*Work to be completed*.
Below are some entries. Repeat exactly the lines from the one with "Digitized H&E tissue" through the one with "Laterality: right. Histologic", and only those.

*Supplied data*.
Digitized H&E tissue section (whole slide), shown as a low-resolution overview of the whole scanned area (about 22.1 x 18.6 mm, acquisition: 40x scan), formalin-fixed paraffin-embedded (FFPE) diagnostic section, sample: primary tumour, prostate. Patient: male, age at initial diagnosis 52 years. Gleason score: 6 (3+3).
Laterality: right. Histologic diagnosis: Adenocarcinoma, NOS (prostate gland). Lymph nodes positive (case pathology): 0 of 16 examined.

--

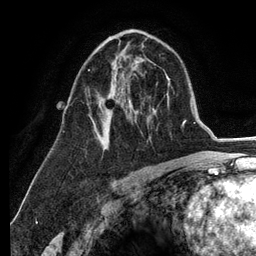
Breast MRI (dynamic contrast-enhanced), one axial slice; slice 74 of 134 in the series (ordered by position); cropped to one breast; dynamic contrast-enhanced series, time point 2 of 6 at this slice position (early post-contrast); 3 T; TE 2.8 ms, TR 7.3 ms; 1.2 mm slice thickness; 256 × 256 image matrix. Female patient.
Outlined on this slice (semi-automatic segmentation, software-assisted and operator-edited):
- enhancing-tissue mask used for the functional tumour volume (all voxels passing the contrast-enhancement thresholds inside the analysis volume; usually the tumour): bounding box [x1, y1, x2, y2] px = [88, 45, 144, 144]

*Answer box*.
Digitized H&E tissue section (whole slide), shown as a low-resolution overview of the whole scanned area (about 22.1 x 18.6 mm, acquisition: 40x scan), formalin-fixed paraffin-embedded (FFPE) diagnostic section, sample: primary tumour, prostate. Patient: male, age at initial diagnosis 52 years. Gleason score: 6 (3+3).
Laterality: right. Histologic diagnosis: Adenocarcinoma, NOS (prostate gland). Lymph nodes positive (case pathology): 0 of 16 examined.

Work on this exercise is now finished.